Doesn't change the conclusions of the article, but each of those machines is more like $4k+
https://www.microcenter.com/product/711961/amd-ryzen-ai-halo...
LLMs aren’t all that compute constrained or even memory constrained. It’s just that pushing dozens of terabits per second through a piece of silicon is a physics problem.
I guess they're just welding the memory to the CPU chip, but still curious.
Unified memory is more of an architectural and performance characteristic, and does not imply much about the physical layout of the machine. Most unified memory PCs not from Apple don't have the memory on the same package as the SoC. For stuff like AMD Strix Halo and NVIDIA DGX Spark, it's just standard LPDDR packages soldered on the motherboard in the general vicinity of the SoC, and the only difference from mainstream laptops for the past decade+ is that the memory bus is twice as wide.
The cache parts of memory are on the CPU itself but they are on the order of MB not GB.
Nowadays, specially with MoE models you can run parts of the model on GPU and still get some speed up.
This is likely the right path in the future but it isn’t there yet today
"The Blackwell RTX PRO 6000 provides up to 1,792 GB/s of memory bandwidth, while the 40-core Apple M5 Max tops out at 614 GB/s"
[0] I heard this being an issue with TLC, I don't know if it also applied to MLC or SLC.
[1] I suspect in practice they use an error correction code and rewrite blocks that read with corrected errors.
Putting an LLM on it means you care to make it look nice, but not enough to actually do it. Why bother?
Like what does the second sentence even mean? Is it even a sentence? "The roofline math, the prompt-processing catch, the NPU red herring, and the owner-measured speeds."
` The mini PC's slowness is not a driver problem or a weak chip. It is arithmetic on the bandwidth number. `
But the specific problem with LLMs is that they waste your time: they appear to have substance and effort put in in a way that a bullshitting human could simply never accomplish because it would take too much effort to do so, defeating the point of not just putting in effort. For example, using an LLM to triage a production issue, it chugs through logs and stacktraces and outputs a completely wrong explanation, which gets copied and pasted into an issue. It's got everything that would indicate effort was put in: an explanation of exactly what is happening and why, with plenty of supporting information. The only problem is, it's made up and full of assertions that are false. Claude Fable just told me moments ago that a problem I was debugging was due to virtio-GPU giving back bad timestamps, confidently with an explanation of why. It wasn't and it isn't known to. Fine: I knew what I was getting. If someone copies and pastes an LLM explanation without context, I don't know what I'm getting, and LLM writing tells are the only way I can avoid shortening my lifespan spending time on things I should have been more skeptical about but my human senses failed to flag as suspicious.
When someone posts an article or github issue or PR and it's undisclosed LLM slop, then we have a problem. Again. These PRs, issues, articles look completely legit. Like this one:
https://github.com/KhronosGroup/MoltenVK/pull/2724
No bad intentions involved: the person just simply couldn't tell when the LLM was bullshitting it, and his PR passed the sniff test just enough to get merged and cause regressions.

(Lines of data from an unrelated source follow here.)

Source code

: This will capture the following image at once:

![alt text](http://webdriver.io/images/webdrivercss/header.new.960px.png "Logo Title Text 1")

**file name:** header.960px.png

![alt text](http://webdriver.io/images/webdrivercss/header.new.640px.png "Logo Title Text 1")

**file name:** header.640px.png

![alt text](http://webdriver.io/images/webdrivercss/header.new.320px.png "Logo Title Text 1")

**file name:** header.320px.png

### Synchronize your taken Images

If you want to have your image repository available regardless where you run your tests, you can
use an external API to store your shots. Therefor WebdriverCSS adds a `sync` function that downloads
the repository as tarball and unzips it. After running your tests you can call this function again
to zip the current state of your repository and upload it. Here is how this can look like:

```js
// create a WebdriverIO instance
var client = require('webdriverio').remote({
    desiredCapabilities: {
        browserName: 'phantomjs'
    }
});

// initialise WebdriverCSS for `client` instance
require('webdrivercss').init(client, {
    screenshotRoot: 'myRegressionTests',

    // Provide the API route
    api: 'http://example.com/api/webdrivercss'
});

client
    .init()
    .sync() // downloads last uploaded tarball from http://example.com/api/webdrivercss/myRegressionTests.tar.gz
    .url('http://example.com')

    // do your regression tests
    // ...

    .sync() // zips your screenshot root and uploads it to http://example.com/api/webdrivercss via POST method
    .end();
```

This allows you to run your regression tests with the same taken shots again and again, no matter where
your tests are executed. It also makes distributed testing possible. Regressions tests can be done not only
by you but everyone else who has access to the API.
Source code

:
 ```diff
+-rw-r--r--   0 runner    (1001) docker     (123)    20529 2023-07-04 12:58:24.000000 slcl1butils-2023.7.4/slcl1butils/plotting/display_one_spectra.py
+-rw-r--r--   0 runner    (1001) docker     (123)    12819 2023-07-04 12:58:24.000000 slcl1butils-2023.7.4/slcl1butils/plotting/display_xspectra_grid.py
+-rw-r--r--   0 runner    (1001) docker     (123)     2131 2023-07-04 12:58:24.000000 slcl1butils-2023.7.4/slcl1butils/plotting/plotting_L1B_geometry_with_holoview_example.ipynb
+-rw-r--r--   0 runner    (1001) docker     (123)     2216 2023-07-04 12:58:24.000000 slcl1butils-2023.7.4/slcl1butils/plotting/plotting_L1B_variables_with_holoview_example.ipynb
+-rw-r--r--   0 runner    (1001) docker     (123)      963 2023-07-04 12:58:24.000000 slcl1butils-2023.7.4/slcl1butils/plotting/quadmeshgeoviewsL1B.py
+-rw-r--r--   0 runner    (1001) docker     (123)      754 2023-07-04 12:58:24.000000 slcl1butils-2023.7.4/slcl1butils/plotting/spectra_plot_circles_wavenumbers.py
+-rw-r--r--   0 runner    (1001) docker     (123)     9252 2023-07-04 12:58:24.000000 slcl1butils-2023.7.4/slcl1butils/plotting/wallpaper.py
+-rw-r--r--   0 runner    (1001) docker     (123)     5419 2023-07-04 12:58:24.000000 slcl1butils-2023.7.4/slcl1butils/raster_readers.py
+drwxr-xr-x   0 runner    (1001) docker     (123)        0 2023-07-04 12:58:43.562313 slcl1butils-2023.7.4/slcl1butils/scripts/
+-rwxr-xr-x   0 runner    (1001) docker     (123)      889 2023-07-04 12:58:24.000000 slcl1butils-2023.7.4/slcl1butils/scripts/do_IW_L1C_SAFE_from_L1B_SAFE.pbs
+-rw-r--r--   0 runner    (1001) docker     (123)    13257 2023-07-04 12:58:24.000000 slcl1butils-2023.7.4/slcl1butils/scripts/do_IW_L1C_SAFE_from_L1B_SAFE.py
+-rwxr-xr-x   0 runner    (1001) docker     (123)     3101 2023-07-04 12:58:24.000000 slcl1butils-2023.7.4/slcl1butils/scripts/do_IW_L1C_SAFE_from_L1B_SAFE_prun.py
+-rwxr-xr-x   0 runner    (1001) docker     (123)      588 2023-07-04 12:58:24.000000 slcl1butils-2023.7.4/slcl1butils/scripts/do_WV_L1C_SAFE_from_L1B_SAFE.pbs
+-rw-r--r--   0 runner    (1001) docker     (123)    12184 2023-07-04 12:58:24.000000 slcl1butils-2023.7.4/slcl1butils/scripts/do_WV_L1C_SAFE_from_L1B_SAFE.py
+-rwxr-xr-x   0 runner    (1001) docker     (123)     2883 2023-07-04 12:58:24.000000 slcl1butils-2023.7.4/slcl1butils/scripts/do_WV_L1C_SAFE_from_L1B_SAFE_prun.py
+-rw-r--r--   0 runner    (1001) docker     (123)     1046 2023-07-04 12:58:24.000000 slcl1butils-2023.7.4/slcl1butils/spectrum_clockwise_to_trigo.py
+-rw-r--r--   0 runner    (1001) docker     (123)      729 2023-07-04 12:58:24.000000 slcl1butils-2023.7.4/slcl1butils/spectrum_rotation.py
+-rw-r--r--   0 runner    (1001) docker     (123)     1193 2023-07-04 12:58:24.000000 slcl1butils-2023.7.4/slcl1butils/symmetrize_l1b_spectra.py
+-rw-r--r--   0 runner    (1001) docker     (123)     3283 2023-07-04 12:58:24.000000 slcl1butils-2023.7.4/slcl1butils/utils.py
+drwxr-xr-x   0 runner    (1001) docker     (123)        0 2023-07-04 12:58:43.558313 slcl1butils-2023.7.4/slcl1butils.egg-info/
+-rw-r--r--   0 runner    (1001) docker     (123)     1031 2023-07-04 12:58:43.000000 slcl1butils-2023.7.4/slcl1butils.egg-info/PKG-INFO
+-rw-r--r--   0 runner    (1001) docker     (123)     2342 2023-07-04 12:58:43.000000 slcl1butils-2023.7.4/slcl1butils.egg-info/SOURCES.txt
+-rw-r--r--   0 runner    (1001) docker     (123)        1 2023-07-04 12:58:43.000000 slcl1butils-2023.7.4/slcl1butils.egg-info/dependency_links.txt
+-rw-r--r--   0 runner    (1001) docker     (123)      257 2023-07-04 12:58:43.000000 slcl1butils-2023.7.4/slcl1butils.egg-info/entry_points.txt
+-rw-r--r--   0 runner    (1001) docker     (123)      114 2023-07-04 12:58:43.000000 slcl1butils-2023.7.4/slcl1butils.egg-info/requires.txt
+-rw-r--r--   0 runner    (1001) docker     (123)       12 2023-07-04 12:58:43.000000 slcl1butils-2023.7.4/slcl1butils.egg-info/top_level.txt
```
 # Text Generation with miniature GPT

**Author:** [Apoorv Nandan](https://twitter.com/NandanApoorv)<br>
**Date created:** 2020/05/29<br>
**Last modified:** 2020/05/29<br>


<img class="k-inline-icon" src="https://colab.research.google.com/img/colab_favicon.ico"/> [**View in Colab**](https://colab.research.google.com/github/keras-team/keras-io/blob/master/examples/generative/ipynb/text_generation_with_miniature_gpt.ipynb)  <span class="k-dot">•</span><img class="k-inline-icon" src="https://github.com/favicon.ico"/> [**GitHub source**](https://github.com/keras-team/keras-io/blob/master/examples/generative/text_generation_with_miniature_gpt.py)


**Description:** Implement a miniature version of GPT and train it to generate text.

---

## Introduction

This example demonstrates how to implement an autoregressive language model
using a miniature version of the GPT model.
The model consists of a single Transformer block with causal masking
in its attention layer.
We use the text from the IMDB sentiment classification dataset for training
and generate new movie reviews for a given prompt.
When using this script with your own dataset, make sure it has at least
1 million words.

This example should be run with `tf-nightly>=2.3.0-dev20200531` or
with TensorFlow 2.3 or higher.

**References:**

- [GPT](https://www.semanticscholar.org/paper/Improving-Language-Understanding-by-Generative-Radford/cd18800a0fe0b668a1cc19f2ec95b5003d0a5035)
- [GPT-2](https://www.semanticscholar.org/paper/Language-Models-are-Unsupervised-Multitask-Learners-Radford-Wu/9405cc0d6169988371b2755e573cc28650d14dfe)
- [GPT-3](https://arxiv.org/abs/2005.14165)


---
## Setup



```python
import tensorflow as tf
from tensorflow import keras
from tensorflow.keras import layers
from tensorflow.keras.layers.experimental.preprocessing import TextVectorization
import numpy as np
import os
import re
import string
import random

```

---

So if something outright smells like LLM slop from the writing style, that's a bad sign. The author has probably not written most of the sentences as they are presented, which is hard to distinguish from them not having written them at all. If they had proofread the article, they would have hopefully also noticed the repetitive, annoying LLM writing style and fixed it. When they don't, it tells me one of two things:
1. They didn't really put that much effort in, OR
2. They seriously lack taste.
Neither option is really super good.
It's not good that we're allowing people to think this isn't an issue. It definitely is an issue. It will become a worse issue once someone figures out how to fix the LLM slop writing style in post training, because then we will no longer have any good signal that human effort was put in to any prose at all.
I'll leave my opinion about this specific article out of it because it's really not specifically about this article. I can only think of one reason for people to make these bad faith arguments in favor of ignoring the glowing red "I DID NOT PUT ANY EFFORT INTO THIS" signs LLMs currently leave all over your work, and that is hoping that the pathway stays open for yourself to use.